Revisitar la ciudad eterna acarrea siempre hallazgos, en lo material, por supuesto, y en lo vivencial, sobre todo.
Si, además, uno goza del privilegio de contar con una encantadora cicerone romana, entonces la experiencia pasa de ser meramente turística a inmersiva.
En cualquier caso, resulta imposible para un visitante mediterráneo sentirse extraño en la urbe que fundó nuestra civilización y de la que, al menos desde Caracalla (212), todos los habitantes del Imperio somos ciudadanos por derecho.
Roma vale mil misas más que París, se come mil veces mejor que en Londres y se percibe un afecto mil veces más intenso que en Berlín.
Aspectos monumentales aparte –que es mucho aparte–, esta vez me esmeré en hallar paralelismos y divergencias con nuestra ya no tan modesta Palma.
Roma recibe anualmente 10,3 millones de visitantes. Palma, cerca de dos millones, más algunos que pernoctan en algún otro municipio y, claro, los cruceristas. Aunque la capital italiana nos sextuplica en superficie, su centro histórico –sus 22 rioni– apenas superan los 15 km2, en tanto que el casco antiguo de Palma, más la zona del Paseo Marítimo y Santa Catalina sumarían aproximadamente la mitad.

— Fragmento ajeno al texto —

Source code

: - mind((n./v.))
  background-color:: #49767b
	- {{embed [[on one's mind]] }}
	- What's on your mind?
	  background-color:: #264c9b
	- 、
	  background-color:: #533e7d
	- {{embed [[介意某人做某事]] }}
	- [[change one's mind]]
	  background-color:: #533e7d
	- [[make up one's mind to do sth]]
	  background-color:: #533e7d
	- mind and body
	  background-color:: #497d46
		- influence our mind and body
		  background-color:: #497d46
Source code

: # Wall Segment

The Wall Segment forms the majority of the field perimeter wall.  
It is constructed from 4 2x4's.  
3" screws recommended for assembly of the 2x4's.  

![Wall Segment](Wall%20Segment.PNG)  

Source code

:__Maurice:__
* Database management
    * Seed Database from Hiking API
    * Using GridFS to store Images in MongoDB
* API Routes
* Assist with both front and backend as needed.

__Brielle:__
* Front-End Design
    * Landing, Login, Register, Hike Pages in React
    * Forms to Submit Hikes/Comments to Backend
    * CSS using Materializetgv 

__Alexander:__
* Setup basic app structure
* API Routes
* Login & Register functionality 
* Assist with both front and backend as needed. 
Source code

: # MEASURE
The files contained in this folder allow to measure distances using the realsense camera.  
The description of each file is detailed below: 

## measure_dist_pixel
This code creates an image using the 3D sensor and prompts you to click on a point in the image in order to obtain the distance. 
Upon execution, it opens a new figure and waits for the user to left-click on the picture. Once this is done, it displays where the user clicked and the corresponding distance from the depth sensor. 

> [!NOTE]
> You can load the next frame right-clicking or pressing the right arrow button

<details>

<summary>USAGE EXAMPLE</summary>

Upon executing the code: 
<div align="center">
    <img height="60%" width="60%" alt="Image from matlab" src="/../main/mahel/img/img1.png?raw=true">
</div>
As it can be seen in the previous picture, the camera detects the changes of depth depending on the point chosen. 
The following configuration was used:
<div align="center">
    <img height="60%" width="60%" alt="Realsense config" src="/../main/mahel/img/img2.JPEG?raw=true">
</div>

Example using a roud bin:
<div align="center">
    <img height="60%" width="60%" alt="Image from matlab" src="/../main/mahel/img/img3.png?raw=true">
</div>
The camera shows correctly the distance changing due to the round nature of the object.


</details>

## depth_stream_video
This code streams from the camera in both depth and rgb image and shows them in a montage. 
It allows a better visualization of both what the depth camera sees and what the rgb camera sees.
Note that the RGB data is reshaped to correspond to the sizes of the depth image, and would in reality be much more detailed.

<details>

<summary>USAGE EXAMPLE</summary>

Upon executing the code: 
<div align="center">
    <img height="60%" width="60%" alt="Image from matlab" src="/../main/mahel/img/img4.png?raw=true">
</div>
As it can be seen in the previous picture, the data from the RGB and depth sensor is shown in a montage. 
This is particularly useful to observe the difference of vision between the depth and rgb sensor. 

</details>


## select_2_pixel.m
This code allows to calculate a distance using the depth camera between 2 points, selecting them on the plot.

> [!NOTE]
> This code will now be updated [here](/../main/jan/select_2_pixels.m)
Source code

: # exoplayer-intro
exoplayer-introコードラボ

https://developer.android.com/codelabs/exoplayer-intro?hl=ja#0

En cualquier caso, ambas ciudades soportan una enorme presión turística, más intensa obviamente en Roma, por mucho que se quejen los plañideros de Més.
Sin embargo, sorprende enormemente cómo la intensidad del turismo –que acarrea enormes problemas de limpieza y mantenimiento de los espacios públicos– no ha llevado aparejada la gentrificación de Roma, ni mucho menos la desaparición de sus establecimientos y comercios tradicionales. Los romanos han sabido encontrar la fórmula para conjugar un gran número de visitantes y el mantenimiento de su innegable carácter. Obviamente, encontraremos las franquicias al uso y las tiendas más lujosas del mundo, pero ni unas ni otras han conseguido eliminar la prevalencia del colmado tradicional, los mercados, el comercio de toda la vida –acaso reinventado con ese toque estiloso tan italiano–, y los miles y miles de restaurantes, osterie y trattorie que ocupan literalmente todas las calles y rincones de la ciudad sin que la progresía local amenace con hacerse el harakiri. Y aunque, obviamente, en el centro residen muchos visitantes ocasionales, también lo hacen miles de romanos, que allí viven y trabajan. No se han rendido a las primeras de cambio al brillo de las coronas suecas, como tristemente ha ocurrido aquí.
De ello deduzco que es absolutamente falso que la intensidad turística comporte necesariamente la gentrificación y la pérdida de identidad de las ciudades. Quizás algún alcalde avispado, en el futuro –no será en esta legislatura, claro–, aborde la necesidad de estudiar el caso de Roma como ejemplo de convivencia entre el turismo de masas y la conservación de la identidad, aunque también es cierto que los mallorquines llevamos comerciando con esta última, a precio de saldo, desde hace demasiado tiempo.
9 veces 9 he experimentado, mientras esto trataba de escribir, la pésima calidad del suministro eléctrico que padecemos en el Pla de Mallorca, y todo por una lejana tormenta, que por aquí no ha dejado salvo cuatro gotas.
Los mallorquines pagamos a precio de Estocolmo un servicio más propio de Kinshasa.